Marks and Spencer profits dropped in the first half of its financial year following a sharp fall in demand for its clothes and home goods.
The High Street retailer said that while its food business was “outperforming the market”, there had been issues in clothing and home.
Marks and Spencer is undergoing a transformation plan led by chief executive Steve Rowe.
He said after a “challenging” first half, it is now seeing improvements.
Overall, pre-tax profits tumbled by 17% to £176.5m on total sales down 2.1% to £4.86bn.
Like-for-like sales in clothing and home fell by 5.5% during the six months to 30 September, worse than an expected 4.3% drop.
Despite that, in early morning FTSE 250 trading the company’s shares were up 6.3% at 193.94 pence.
M&S said there had been “availability challenges” as a result of “supply chain issues and a shape of buy that remained too broad”.
The company is facing competition from fashion giants such as Primark on the High Street and Asos on the internet.
It said its clothing business “has historically been too slow to market” and had “too many slow-moving lines”.
It also said it was going to ensure that they had enough product in all sizes, and would be quicker to restock popular and fast-selling items in stores.
In addition it said it would look to introduce slimmer cuts in clothing designs, which would be increasingly aimed at a “family market”.
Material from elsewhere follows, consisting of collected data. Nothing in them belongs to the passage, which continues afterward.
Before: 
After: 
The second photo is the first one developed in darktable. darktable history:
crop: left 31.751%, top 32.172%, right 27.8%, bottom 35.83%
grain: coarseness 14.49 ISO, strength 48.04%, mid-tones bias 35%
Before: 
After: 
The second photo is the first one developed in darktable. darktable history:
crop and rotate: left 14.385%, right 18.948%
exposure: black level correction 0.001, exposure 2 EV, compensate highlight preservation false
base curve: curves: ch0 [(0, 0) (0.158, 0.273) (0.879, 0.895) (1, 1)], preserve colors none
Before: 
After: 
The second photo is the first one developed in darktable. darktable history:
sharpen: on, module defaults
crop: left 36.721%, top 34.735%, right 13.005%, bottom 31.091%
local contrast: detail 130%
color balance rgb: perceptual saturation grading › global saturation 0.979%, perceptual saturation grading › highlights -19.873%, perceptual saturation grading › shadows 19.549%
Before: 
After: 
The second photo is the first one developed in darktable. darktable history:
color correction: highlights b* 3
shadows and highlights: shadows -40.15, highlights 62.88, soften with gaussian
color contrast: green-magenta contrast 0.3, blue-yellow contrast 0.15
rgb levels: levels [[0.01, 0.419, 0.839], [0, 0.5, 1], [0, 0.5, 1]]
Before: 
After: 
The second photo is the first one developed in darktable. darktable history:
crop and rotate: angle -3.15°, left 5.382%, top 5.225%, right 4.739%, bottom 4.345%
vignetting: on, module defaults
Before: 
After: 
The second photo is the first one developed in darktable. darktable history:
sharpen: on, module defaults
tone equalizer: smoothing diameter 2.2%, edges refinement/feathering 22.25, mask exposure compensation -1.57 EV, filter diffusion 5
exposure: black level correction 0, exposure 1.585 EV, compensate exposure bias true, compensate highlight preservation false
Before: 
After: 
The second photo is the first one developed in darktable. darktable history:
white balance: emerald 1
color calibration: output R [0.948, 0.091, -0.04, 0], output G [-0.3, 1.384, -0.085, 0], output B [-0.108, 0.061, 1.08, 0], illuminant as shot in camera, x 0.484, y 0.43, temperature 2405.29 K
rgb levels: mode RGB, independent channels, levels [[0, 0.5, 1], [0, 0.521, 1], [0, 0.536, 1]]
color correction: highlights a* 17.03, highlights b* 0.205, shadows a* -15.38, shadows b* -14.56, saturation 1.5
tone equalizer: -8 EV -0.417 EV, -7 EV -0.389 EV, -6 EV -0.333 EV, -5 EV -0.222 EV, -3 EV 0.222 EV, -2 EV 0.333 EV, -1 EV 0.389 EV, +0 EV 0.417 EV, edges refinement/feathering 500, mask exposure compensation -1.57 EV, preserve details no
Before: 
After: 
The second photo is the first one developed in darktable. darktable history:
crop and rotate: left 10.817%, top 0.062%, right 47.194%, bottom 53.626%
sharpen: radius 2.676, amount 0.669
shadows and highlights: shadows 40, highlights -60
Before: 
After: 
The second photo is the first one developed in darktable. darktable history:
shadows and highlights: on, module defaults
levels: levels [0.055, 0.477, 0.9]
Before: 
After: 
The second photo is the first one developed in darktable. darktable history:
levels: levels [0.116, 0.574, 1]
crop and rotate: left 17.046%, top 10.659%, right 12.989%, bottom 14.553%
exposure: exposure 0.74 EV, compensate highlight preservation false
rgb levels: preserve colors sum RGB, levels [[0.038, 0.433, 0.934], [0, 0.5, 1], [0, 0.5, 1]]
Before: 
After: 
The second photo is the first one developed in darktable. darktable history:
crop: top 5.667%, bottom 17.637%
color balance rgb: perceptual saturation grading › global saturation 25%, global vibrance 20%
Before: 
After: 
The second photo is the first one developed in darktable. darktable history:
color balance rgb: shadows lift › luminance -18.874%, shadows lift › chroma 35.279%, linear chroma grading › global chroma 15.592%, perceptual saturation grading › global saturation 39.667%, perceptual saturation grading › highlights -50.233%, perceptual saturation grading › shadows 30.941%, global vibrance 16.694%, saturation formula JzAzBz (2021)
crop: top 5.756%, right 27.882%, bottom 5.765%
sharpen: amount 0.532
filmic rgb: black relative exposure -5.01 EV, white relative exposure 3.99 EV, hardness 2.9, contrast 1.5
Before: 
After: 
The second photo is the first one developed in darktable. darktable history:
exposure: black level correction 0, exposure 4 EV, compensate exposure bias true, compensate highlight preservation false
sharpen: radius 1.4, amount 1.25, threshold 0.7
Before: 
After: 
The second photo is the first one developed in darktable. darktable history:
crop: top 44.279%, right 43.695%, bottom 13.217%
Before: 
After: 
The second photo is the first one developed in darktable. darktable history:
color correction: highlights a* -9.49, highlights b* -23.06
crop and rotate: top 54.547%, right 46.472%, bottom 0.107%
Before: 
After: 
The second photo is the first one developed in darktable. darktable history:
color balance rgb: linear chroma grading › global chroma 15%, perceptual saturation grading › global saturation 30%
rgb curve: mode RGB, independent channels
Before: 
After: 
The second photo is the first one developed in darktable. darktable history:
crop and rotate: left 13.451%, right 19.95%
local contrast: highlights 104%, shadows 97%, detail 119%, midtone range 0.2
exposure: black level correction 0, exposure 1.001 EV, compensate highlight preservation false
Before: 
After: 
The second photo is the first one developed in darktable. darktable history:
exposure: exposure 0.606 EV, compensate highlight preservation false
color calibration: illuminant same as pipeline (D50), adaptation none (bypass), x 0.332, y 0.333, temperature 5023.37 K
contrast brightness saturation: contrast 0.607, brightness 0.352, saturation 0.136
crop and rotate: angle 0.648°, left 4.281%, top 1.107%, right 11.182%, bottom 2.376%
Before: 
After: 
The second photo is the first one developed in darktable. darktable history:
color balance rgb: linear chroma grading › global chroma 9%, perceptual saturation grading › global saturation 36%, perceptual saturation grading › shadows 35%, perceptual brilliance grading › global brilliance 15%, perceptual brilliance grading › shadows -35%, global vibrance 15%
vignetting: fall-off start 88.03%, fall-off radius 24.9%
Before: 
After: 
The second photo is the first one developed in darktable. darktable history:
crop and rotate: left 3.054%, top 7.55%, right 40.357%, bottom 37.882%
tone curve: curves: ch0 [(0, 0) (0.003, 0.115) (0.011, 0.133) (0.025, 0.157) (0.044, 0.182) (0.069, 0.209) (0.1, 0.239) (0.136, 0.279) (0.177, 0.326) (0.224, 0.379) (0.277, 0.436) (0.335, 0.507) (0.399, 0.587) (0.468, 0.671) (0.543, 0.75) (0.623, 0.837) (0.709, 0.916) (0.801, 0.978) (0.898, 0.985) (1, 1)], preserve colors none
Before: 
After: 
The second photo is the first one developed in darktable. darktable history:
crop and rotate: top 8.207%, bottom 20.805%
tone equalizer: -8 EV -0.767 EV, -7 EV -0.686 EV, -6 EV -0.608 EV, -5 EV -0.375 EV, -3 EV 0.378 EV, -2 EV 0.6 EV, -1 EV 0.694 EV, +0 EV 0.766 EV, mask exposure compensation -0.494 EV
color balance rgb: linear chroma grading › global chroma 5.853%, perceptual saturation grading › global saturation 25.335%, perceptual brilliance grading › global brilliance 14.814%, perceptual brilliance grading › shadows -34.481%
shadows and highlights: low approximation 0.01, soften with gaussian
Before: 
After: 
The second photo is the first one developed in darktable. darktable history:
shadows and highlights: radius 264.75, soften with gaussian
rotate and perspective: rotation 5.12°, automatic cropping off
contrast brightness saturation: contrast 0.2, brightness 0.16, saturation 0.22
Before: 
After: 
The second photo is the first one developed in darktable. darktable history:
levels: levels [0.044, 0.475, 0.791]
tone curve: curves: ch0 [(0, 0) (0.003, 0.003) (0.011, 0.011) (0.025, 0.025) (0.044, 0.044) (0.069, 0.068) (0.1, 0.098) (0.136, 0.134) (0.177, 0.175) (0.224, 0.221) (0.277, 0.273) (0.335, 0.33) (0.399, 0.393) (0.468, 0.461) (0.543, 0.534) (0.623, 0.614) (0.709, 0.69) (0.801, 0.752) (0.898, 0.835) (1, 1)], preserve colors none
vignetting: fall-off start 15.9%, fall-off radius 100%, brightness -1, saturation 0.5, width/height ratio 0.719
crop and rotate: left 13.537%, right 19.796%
M&S said it was seeing a positive response to its current winter season clothing, which it says is a “better value product”.
But retail expert Richard Hyman told BBC Radio Four’s Today programme: “I think Marks and Spencer customers are not interested in price, as much as relevance. Making clothes cheaper is not the answer.
“When they talk about this season’s offering, they are talking about a matter of weeks. The general outlook for Christmas trading is not looking very good across the trade.”
In contrast, like-for-like sales in food grew by 0.9%, ahead of a forecast 0.3% rise.
To stem the decline in food, M&S forged a joint venture with Ocado in February, agreeing to buy 50% of its retail business for £750m.
But Mr Hyman said: “I can’t see the central logic of the Ocado deal. I don’t think they have to be online in food at all. Online [food retailing] in the UK is 7% of the market, suggesting people are not clamouring to buy food online.”
And Neil Wilson, chief analyst at markets.com said that overall, change had been far too slow at the company.
But M&S boss Mr Rowe said the firm was now starting to see the benefits of its transformation plan. “For the first time we are beginning to see the potential from the far reaching changes we are making,” he said.
However, while it forecast some improvement in trading in the second half of the year, market conditions remain challenging.
In September, M&S was relegated from the FTSE 100 index of Britain’s biggest listed companies.
It marked the first time the retailer had not been a FTSE 100 member since the index was launched in 1984.